Travail à faire:
1 - Dites si chacune des affirmations suivantes concorde avec l'entretien, en répondant oui ou non et en citant les mots décisifs : (a) la mère de la première personne interrogée a bien réagi ; (b) Sam a reçu son éducation sexuelle de sa famille ; (c) la thérapie familiale a fonctionné.
2 - Dans l'entretien, à quel âge remonte la lecture du livre de science-fiction évoquée par Sam ?
3 - Rédigez la suite de l'entretien sur la foi et la sexualité, à partir de sa dernière phrase.

Extrait choisi:
· · · · ·
Oui, j'étais assez à l'aise à ce sujet. J'avais plus ou moins renoncé à ma foi et je sortais avec un mec athée bien plus vieux que moi. J'ai dû le convaincre que tout cela ne me posait pas de problème – il avait peur qu'en tant que fille éduquée dans un environnement religieux, je regrette de perdre ma virginité avec lui.

Comment ont réagi tes proches ?
Ma mère a été très dure, en me disant que ma grand-mère se retournait dans sa tombe. Mes parents et moi-même avons décidé de nous rendre chez une thérapeute familiale afin d'aplanir nos différences, ce qui a fonctionné. Bon, il m'est toujours difficile de parler ouvertement de mes mecs…

T'arrive-t-il de discuter ouvertement de sexe avec tes amis d'enfance toujours croyants ?
Oui, avec ceux qui en parlent ouvertement. Certains amis juifs sont tout à fait ouverts et « libérés » sexuellement parlant, tandis que d'autres ne jurent que par les relations monogames. Enfin, une frange assez marginale avoue ne s'adonner qu'au sexe anal, pour préserver la « virginité » des jeunes femmes.

Publicité

Sam, 23 ans

VICE : Te souviens-tu de ton premier rapport au sexe ?
Sam : Je crois que tout remonte à la lecture d'un bouquin de science-fiction quand j'avais huit ans – puis ont suivi les films adolescents débiles et les conversations avec mes amis.

Ton éducation sexuelle provient-elle de ta famille ou de l'école ?
Ma famille n'a jamais vraiment pris la peine de me parler de sexualité, car ils savaient que je savais. En ce qui concerne mon école, les références sexuelles contenues dans les textes religieux n'étaient jamais mentionnées.

À quoi ressemblaient tes années lycée ?
Je passais beaucoup de temps avec des petits groupes de Juifs orthodoxes mais, en vieillissant, et à mesure que les relations avec mes parents se dégradaient, je me suis mis à fréquenter d'autres personnes. Je suis devenu au fil des années un outsider aux yeux de la communauté juive.

Peux-tu m'en dire plus sur cette sensation d'être un outsider ?
· · · · ·
Données:
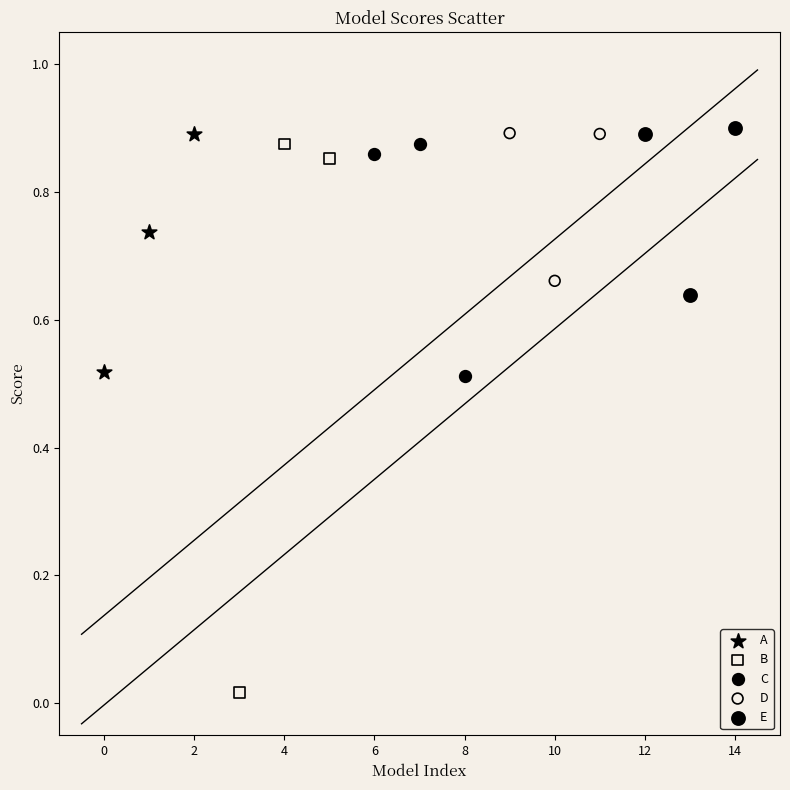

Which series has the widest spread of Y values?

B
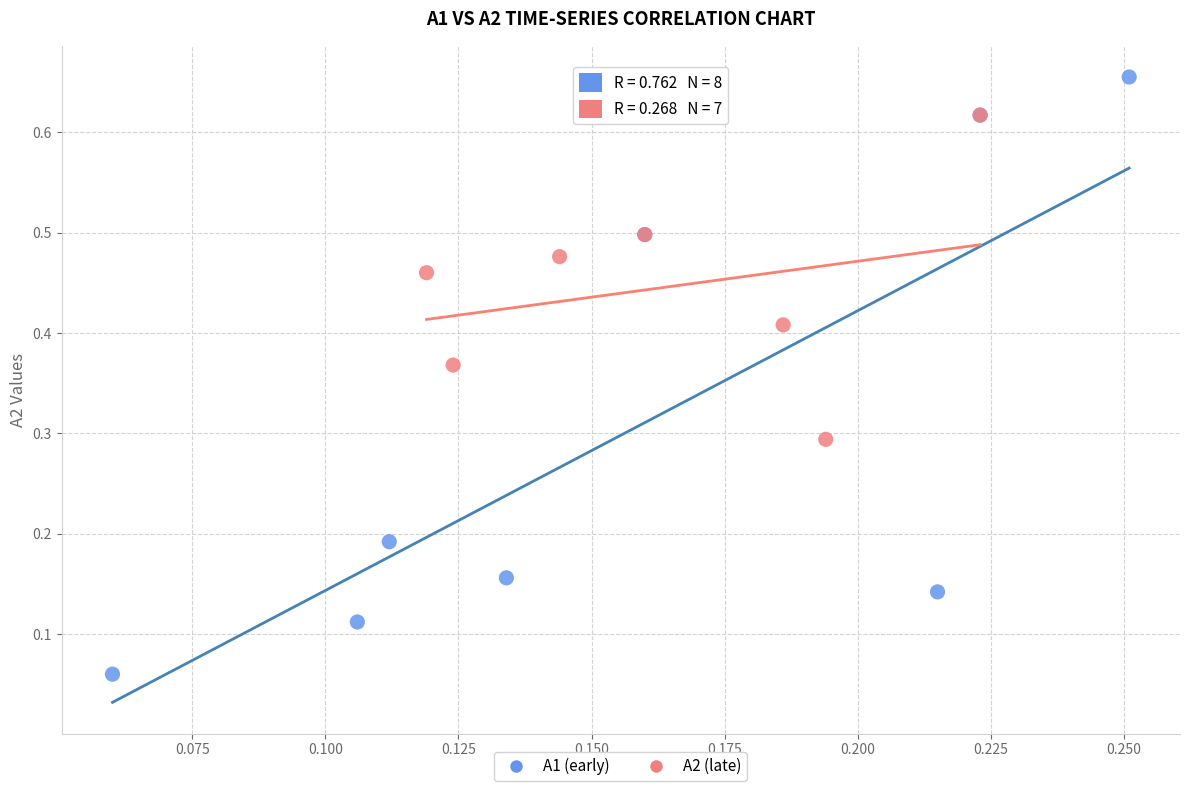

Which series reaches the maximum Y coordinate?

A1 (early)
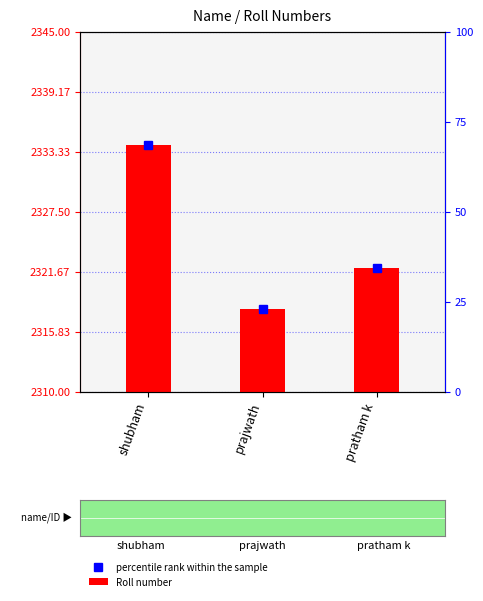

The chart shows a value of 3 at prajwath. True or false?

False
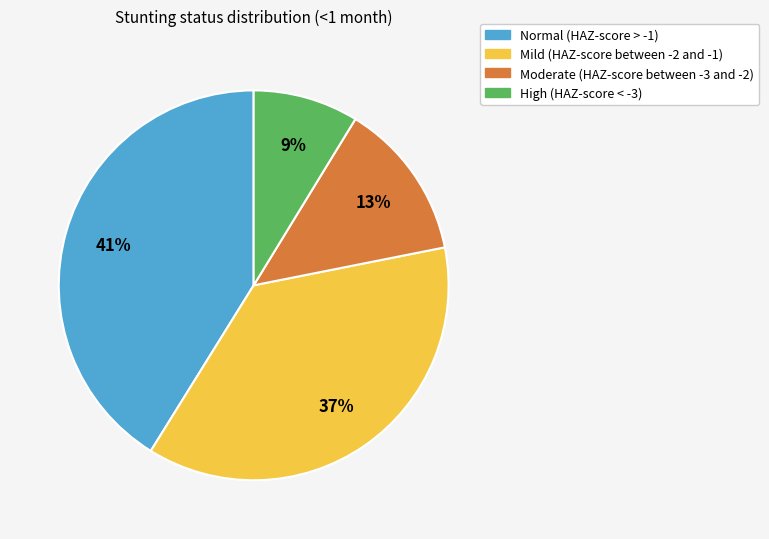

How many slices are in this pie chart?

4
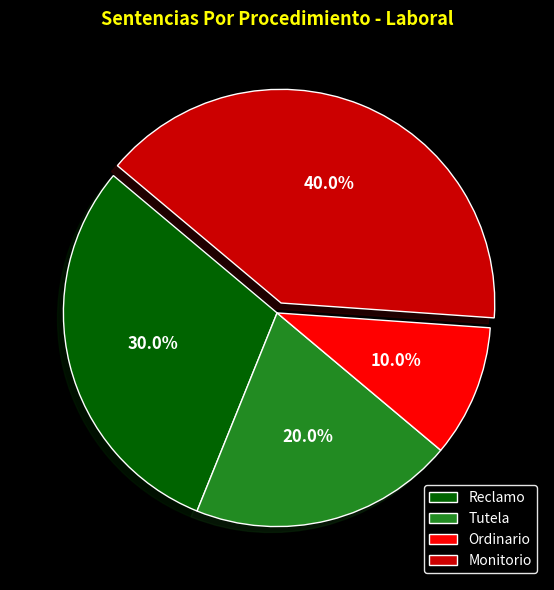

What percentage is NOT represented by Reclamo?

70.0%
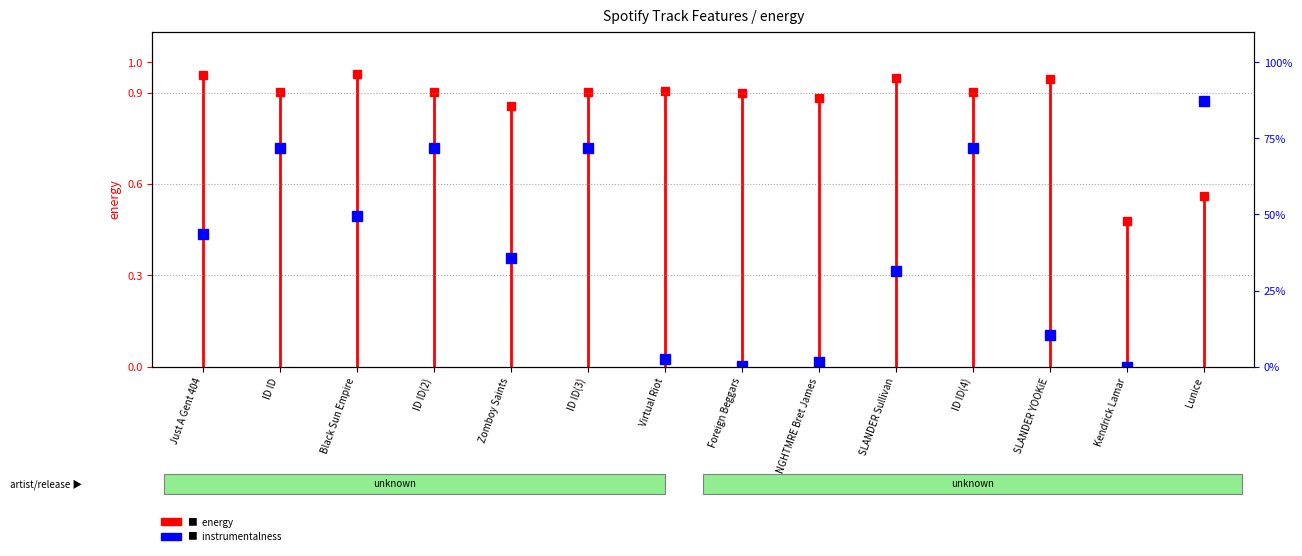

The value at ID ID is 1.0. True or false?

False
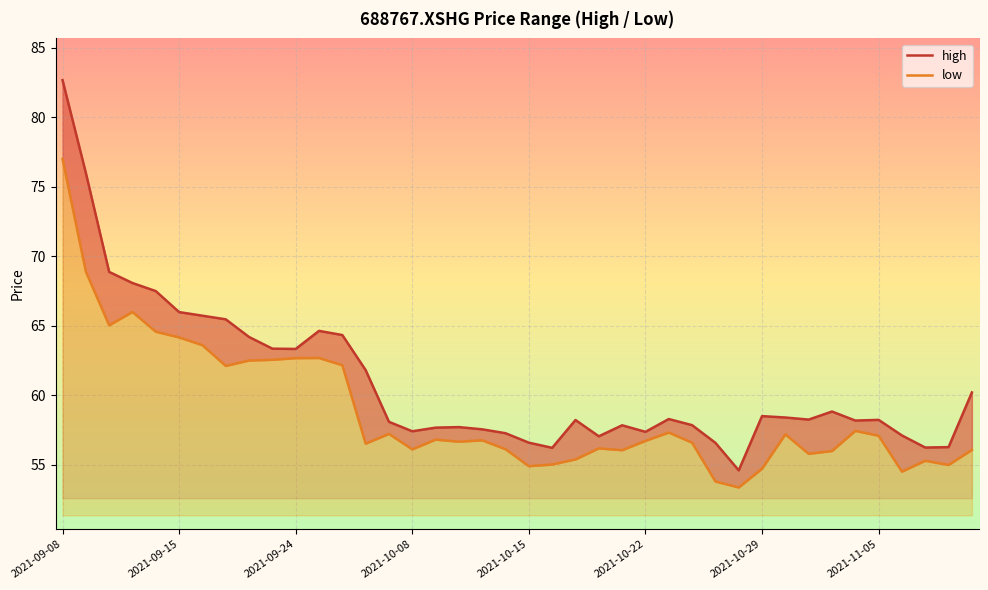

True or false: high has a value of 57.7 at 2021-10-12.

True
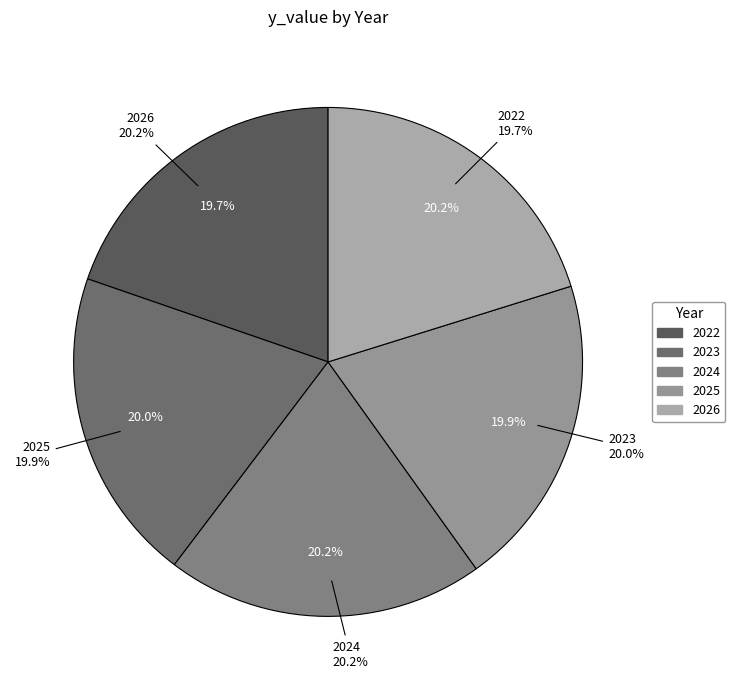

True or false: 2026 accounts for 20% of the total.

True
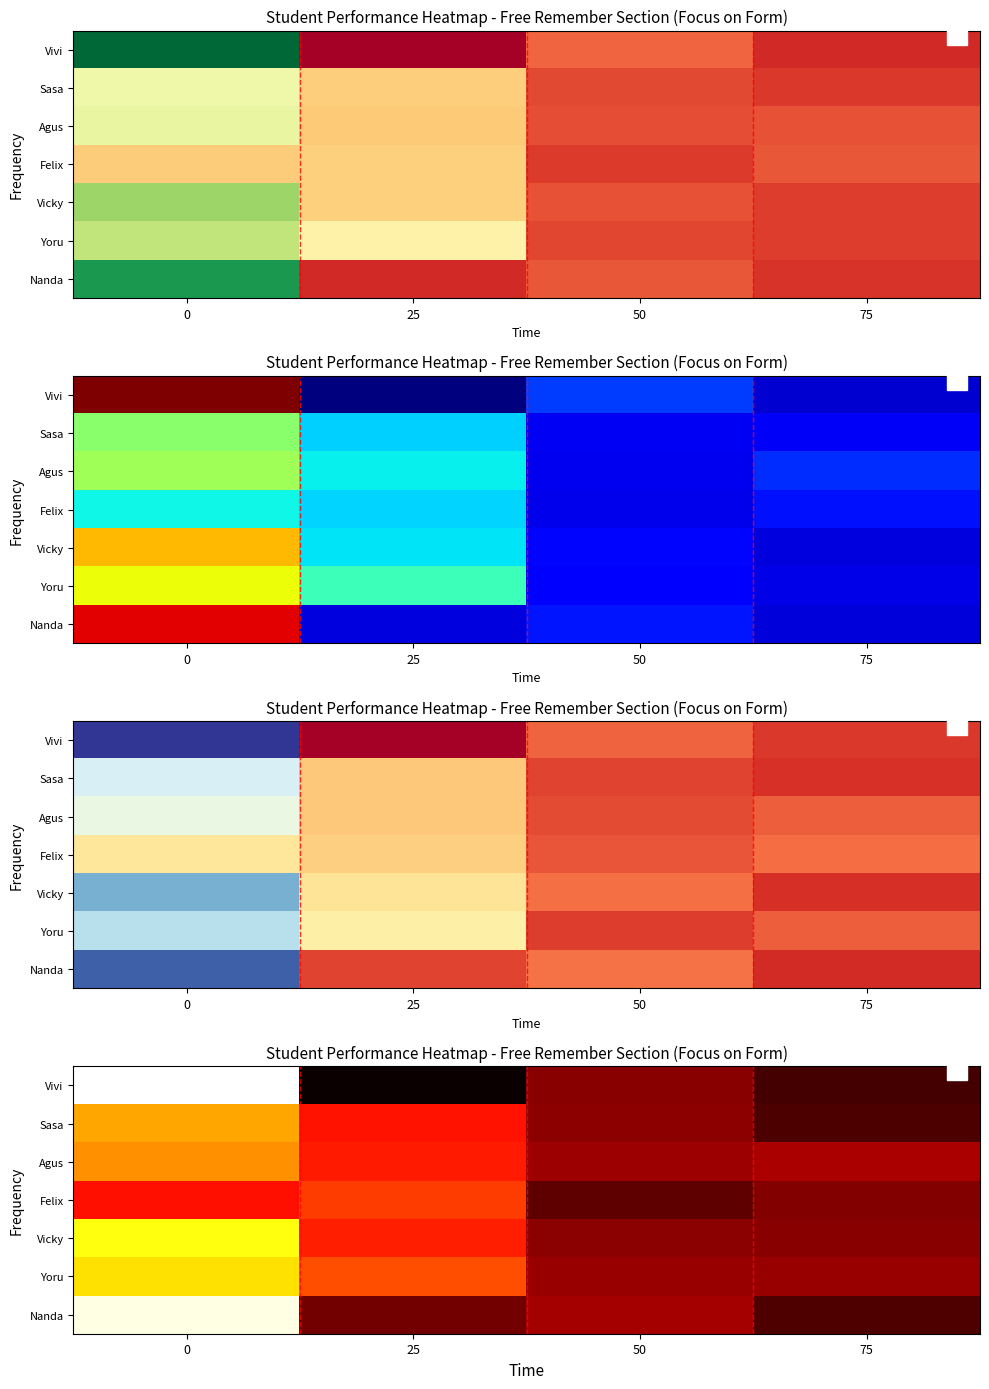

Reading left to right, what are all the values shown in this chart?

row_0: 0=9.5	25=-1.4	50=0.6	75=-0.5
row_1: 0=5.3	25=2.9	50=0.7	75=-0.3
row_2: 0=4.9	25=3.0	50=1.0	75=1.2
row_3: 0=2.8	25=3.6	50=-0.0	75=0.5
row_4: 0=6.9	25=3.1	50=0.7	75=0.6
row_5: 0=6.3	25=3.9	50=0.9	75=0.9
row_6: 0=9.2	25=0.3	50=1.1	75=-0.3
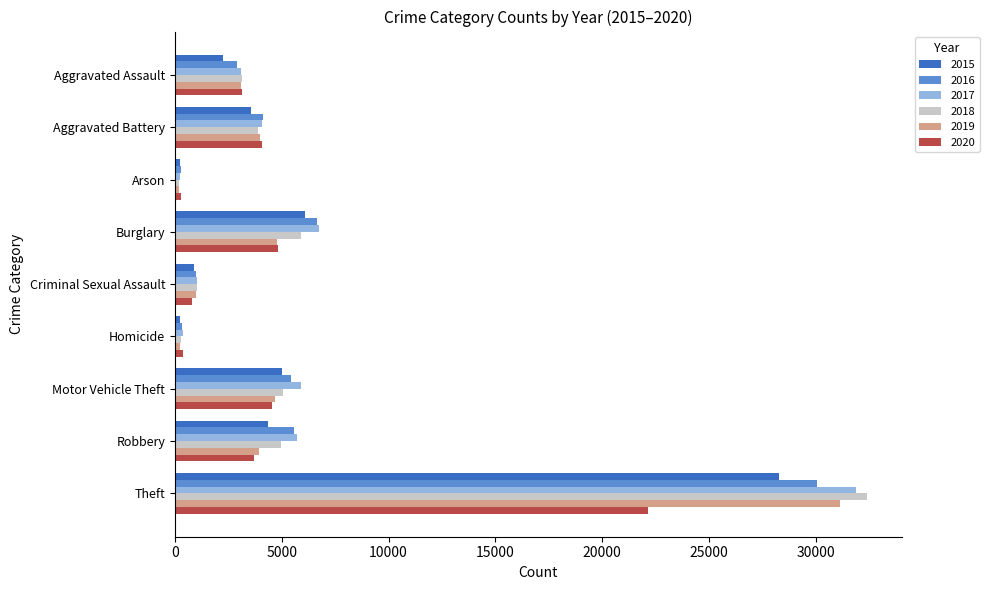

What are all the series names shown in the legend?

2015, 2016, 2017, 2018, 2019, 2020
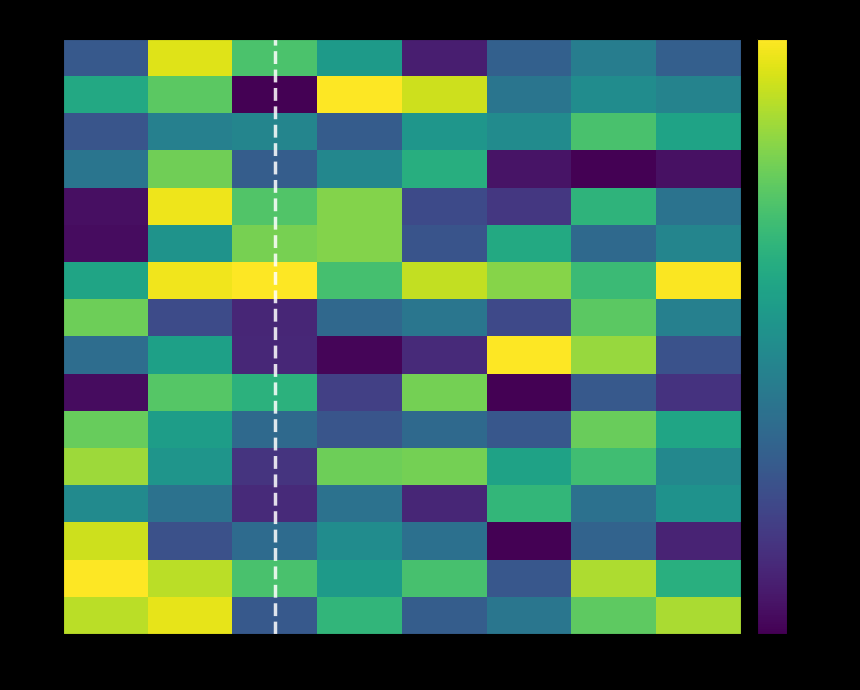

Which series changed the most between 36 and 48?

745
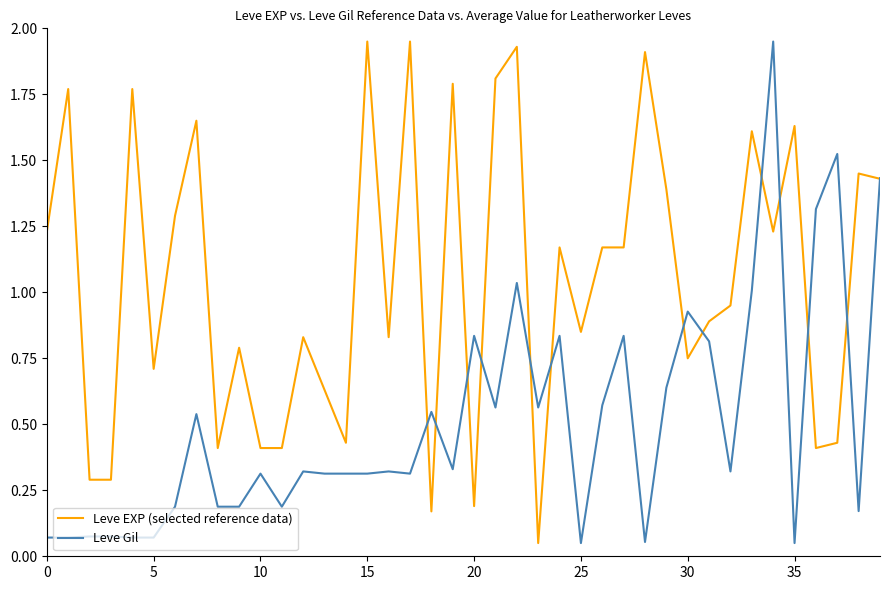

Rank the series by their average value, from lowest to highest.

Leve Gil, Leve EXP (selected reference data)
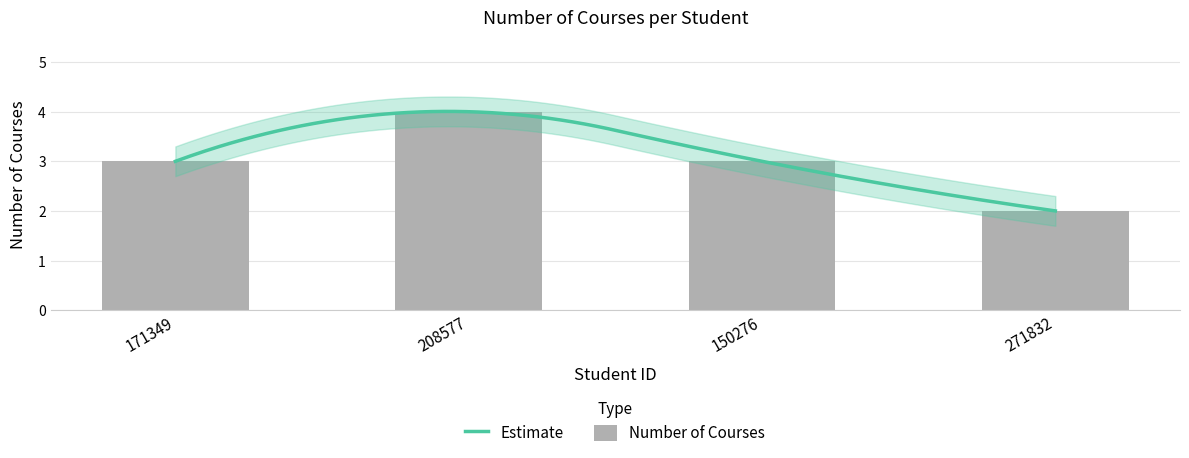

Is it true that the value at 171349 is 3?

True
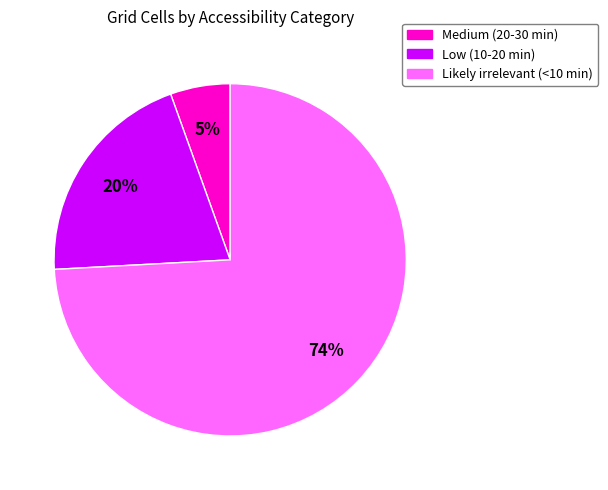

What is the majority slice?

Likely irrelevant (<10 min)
· · · · ·
Réponses par tâche:
1 -
(a) Non : « Ma mère a été très dure ».
(b) Non : « Ma famille n'a jamais vraiment pris la peine de me parler de sexualité ».
(c) Oui : « ce qui a fonctionné ».

2 - À huit ans.

3 -
En fait, je suis gay, et j'ai mis des années à avouer que je rencontrais des mecs via des sites de rencontre en ligne. Il est facile de comprendre pourquoi j'ai eu beaucoup de mal à m'intégrer dans le cadre assez strict d'une communauté juive orthodoxe. À la fin de mon lycée, je suis sorti avec un type plus vieux qui m'a encouragé à assumer mes convictions et mes penchants, tout en me convainquant que j'avais une place à revendiquer dans notre société. Cette relation est demeurée secrète pendant des années, malgré tout.

Publicité

Comment tes parents ont-ils réagi ?
Ils connaissaient mon orientation sexuelle dès mes 16 ans, après avoir installé sur mon ordinateur un logiciel leur permettant d'espionner mes recherches sur Internet. Mon père l'a très mal pris et notre relation a été très difficile pendant plusieurs années. Je n'ai jamais réussi à faire mon coming out au lycée ou à l'université – ce que je regrette aujourd'hui. Ceci étant dit, je n'ai aucune animosité envers le judaïsme en lui-même mais plutôt envers son institutionnalisation.

Es-tu à l'aise avec ta sexualité aujourd'hui ?
Oui, absolument. L'érotisme présent dans la Bible me saute aux yeux à chaque fois que je la lis. La sexualité ne me met plus du tout mal à l'aise.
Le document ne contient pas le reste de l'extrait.